Top of Text for analysis

Common objections and how to respond
When delivering BCDR or disaster recovery services, end users may raise certain objections. We’ve compiled a list of typical concerns and responses that can assist you in supporting, educating, and safeguarding your users effectively.
Mindset:
“We’re already backing up our data, so we’re covered. We don’t need anything more complicated or expensive."
My response:
“Backups are only the first step. They help you recover data, but not your business operations. What happens if your server fails or gets hit with ransomware? With BCDR, we can spin up your entire system instantly — not just recover files.”
Why it matters:
This lets me position BCDR as an uptime and continuity tool, not just a storage solution.
Client mindset:
"They’re a small business — we can’t justify another cost right now."
My response:
“I get it — but downtime can cost thousands per hour. One ransomware attack, one hardware failure, and you're looking at days of lost revenue, staff productivity, and customer trust. BCDR pays for itself by avoiding that risk.”

Bottom of Text for analysis
Top of Dataset records

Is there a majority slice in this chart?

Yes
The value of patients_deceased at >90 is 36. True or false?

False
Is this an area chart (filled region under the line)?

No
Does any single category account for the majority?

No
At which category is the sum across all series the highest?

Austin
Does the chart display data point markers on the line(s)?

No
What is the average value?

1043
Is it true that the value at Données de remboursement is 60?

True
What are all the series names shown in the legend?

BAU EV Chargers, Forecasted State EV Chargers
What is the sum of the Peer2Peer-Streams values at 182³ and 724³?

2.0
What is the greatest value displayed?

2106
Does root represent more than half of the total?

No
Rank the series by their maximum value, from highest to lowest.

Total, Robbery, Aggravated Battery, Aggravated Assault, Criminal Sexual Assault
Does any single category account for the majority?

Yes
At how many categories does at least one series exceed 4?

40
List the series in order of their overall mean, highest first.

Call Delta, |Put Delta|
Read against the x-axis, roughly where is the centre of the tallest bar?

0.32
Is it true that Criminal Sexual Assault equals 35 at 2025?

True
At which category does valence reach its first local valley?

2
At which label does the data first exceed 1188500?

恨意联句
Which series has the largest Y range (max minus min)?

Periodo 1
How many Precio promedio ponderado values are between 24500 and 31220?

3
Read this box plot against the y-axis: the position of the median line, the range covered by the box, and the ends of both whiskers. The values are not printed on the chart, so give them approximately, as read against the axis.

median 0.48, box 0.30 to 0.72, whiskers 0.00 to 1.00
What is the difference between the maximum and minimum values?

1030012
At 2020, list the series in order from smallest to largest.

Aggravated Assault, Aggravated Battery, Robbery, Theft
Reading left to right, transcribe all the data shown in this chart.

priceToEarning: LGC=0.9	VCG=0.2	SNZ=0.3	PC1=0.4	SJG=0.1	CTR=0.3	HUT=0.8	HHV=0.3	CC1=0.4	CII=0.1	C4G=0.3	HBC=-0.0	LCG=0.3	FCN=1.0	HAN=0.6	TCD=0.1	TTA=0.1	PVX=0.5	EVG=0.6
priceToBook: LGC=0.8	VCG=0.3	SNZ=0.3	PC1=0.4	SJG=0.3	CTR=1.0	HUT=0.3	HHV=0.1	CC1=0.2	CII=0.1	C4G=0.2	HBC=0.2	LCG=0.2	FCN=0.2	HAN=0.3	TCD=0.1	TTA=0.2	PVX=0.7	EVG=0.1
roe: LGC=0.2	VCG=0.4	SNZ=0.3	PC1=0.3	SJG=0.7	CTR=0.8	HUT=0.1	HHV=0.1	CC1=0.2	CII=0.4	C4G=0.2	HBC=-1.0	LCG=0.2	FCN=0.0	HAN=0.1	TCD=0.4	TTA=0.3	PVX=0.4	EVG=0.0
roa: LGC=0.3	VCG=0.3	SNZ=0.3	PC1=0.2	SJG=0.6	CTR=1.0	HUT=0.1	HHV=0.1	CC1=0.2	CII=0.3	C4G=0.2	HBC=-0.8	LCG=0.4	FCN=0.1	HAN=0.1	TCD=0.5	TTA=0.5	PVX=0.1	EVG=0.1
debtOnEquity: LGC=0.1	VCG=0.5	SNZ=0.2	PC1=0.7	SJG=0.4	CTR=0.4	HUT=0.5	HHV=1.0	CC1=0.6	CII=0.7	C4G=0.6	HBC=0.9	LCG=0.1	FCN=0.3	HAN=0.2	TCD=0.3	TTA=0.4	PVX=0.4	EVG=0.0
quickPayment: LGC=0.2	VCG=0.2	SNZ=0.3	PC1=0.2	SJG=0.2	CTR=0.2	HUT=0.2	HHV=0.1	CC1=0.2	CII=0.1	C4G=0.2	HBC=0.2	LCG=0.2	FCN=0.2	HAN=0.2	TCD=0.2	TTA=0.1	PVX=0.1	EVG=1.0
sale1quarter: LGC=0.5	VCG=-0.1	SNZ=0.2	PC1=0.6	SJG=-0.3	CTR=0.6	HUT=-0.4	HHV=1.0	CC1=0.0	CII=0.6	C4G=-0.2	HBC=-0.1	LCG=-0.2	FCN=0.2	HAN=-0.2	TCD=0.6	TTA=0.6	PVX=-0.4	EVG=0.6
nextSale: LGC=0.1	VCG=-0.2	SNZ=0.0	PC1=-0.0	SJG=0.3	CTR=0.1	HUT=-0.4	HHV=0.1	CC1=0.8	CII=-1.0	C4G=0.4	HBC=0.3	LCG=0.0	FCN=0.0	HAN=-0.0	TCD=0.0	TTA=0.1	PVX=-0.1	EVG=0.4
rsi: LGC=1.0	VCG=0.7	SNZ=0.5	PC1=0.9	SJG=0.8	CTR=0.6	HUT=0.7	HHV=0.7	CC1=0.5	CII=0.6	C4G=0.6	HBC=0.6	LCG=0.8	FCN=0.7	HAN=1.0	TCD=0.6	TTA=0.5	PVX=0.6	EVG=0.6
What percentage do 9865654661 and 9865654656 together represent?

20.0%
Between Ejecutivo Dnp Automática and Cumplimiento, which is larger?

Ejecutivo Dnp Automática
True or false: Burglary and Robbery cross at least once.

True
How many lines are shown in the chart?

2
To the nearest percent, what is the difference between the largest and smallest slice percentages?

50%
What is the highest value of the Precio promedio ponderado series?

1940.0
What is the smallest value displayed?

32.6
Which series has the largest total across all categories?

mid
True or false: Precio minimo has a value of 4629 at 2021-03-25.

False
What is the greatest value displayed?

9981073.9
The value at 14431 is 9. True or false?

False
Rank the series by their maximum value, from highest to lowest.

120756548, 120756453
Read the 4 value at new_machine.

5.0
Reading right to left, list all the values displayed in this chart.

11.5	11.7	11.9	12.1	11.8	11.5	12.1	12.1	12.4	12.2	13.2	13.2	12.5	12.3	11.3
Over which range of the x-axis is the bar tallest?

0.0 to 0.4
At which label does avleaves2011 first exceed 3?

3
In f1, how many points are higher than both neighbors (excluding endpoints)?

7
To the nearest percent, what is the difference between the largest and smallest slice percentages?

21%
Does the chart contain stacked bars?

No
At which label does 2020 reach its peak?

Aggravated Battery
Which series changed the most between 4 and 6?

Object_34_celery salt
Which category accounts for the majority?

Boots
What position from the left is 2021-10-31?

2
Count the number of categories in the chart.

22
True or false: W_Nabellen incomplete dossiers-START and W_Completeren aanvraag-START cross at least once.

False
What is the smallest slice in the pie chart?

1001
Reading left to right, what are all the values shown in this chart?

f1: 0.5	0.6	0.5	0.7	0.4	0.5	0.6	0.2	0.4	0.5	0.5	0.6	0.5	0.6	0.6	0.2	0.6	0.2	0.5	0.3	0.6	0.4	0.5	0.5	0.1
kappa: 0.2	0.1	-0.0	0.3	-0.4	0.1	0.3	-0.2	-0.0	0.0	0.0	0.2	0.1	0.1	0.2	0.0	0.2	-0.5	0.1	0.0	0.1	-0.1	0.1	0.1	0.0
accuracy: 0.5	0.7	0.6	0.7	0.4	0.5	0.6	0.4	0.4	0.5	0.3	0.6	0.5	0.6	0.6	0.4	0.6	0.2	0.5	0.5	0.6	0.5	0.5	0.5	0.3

Bottom of Dataset records

* _To do_:
**1)** In the text on objections to BCDR services, how much does the response to the small-business cost concern say downtime can cost?
**2)** Write the next part of the text on answering objections to BCDR services, continuing from where it stops.

* _Task answers_:
**1)** Thousands per hour.

**2)**
Why it matters:
This helps shift the conversation from cost to value and risk avoidance.
Client mindset:
"We store everything in Microsoft 365 or Google — isn’t that automatically safe?"
My response:
“Cloud services protect their infrastructure — not your data. If someone accidentally deletes a file, or a rogue script wipes your system, Microsoft won’t help you restore it past a certain point. BCDR gives you control, not hope.”
Why it matters:
Cloud reliance creates a false sense of security. I use this to clarify who's responsible for what.
Client mindset:
"We're not a bank or hospital. We're just a small business. Who would target us or care if we went down?"
My response:
“That’s exactly why you need it. Small businesses are the top targets for ransomware because they’re easier to hit — and 60% of SMBs that suffer a major data loss never recover. BCDR gives you big-business protection at a small-business scale.”
Why it matters:
I need to show that business size doesn’t equal immunity — in fact, it's often a liability.
Client mindset:
"This sounds like overkill. We’ve been fine for years. If something happens, we’ll figure it out."
My response:
“That’s like saying you’ve never had a fire, so you don’t need insurance. The moment something does happen — ransomware, system crash, flood — you’ll wish you were prepared. BCDR is peace of mind, not just IT over-prepping.”
Why it matters:
This one’s about future-proofing — helping them see that prevention is cheaper than reaction.
Client mindset:
"We’ve restored files before — it wasn’t a big deal. I don’t see why we need more than that."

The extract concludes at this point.